With the money that the company has now raised from investors including Manta Ray, Khosla Ventures, Felicis, Soma Capital and Y Combinator, Supplant is now going to prove its products in a few very targeted test runs.* The first is a big launch with a celebrity chef, which Simmons teased, but did not elaborate on.
Senkut said that the company’s rollout would be similar to the ways in which Impossible Foods went to market, beginning with a few trial runs in higher-end restaurants and foodstuffs before trying to make a run at a mass consumer market.

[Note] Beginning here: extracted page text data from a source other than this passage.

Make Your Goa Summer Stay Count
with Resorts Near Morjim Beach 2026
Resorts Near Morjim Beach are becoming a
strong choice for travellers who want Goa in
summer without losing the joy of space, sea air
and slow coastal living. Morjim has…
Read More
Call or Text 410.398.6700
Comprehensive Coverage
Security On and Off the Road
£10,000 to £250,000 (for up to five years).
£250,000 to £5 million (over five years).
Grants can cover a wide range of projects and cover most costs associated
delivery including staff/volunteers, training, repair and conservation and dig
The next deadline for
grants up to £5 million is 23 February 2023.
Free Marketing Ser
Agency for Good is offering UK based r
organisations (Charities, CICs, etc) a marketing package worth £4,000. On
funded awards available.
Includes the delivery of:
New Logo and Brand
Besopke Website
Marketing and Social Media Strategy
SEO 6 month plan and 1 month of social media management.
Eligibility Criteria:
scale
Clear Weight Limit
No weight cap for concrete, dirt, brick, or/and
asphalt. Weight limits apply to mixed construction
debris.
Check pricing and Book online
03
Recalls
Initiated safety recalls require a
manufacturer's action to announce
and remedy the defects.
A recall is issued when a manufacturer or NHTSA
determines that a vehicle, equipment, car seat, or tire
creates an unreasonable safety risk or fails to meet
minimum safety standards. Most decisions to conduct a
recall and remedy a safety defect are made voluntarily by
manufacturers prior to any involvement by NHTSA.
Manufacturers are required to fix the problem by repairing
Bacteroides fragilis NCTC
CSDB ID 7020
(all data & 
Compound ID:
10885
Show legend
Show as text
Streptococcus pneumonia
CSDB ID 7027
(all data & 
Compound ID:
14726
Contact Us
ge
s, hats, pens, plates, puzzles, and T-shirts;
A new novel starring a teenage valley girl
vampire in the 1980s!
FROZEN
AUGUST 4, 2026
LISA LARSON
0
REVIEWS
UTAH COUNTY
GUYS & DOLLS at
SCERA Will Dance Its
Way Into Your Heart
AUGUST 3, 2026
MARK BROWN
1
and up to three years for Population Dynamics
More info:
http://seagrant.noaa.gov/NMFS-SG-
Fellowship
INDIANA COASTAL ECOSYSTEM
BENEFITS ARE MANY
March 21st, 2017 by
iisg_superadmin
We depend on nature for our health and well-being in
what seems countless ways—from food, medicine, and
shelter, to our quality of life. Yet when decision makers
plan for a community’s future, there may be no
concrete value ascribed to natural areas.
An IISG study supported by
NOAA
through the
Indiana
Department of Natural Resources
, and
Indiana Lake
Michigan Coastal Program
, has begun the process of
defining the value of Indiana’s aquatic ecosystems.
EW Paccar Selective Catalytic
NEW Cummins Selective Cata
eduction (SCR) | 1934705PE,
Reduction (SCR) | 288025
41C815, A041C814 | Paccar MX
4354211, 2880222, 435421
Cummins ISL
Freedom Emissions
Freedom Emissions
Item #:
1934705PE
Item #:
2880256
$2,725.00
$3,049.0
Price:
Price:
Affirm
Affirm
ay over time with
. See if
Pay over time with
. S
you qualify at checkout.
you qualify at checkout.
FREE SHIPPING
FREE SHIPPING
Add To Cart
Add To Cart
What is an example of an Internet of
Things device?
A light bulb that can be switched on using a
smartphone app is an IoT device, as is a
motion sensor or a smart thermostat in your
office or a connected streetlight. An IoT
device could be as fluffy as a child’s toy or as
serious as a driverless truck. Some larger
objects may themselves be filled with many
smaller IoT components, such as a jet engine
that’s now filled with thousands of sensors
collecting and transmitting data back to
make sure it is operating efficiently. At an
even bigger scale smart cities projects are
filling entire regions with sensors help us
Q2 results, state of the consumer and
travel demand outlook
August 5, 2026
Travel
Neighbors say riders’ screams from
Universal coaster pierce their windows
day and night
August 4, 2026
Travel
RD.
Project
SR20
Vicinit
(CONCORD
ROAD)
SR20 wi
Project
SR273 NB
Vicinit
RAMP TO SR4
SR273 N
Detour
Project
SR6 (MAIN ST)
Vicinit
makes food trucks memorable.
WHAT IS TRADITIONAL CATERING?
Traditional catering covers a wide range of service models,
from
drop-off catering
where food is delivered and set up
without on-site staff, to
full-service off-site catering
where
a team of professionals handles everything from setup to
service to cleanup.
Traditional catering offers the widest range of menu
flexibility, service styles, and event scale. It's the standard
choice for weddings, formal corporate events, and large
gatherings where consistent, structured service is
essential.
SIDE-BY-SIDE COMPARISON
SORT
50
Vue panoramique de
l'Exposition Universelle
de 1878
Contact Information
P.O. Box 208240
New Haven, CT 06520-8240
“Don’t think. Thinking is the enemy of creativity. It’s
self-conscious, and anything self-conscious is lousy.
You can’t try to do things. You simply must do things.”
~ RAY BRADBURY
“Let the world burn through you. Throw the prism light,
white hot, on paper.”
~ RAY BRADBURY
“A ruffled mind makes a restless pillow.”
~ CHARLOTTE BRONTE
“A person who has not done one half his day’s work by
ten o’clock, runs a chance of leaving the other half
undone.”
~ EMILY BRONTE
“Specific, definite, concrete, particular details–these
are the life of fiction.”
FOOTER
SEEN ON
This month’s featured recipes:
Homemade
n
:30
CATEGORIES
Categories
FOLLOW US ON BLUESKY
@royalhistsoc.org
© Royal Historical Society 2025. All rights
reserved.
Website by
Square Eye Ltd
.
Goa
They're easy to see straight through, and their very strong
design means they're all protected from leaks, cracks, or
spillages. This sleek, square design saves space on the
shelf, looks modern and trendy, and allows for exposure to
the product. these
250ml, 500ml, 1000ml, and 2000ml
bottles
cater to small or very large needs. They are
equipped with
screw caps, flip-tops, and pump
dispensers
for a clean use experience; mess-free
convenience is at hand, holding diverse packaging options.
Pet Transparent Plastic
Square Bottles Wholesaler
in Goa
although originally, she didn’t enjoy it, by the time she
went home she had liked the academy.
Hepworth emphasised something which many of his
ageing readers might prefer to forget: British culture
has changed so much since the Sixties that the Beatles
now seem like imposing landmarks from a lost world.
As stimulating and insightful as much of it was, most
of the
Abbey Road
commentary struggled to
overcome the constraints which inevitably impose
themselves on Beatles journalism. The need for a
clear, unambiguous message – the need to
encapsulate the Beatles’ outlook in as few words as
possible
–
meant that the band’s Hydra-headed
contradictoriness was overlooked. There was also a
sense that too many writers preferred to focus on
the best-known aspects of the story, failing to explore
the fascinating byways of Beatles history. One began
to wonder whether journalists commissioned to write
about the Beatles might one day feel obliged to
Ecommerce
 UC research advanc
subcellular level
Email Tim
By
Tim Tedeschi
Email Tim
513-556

The feedstocks for Supplant’s sugar substitute come from sugarcane bagasse and wheat, and the processing equipment comes from the brewing industry. That’s going to be a benefit as the company looks to build out an office in the U.S. as it establishes a foothold for a larger manufacturing presence down the line.
“We’re taking known science and applying it in the food industry where we know that it has value,” Simmons said. “We’re not inventing any brand new enzymes and each part of the process — none of it on their own are new. The discovery that these sugars work well and can replace cane sugar. That’s something that no one has done before. Most sugars don’t behave like cane sugar in food. They’re too dry, they’re too wet, they’re too hard, they’re too soft.”
Ultimately the consumer product’s mission resonates highly for Simmons and his 20-person team. “We’re going to use these hugely abundant renewable resources produced all around the world,” he said.
*This story was updated to include Manta Ray and Khosla Ventures as investors in Supplant.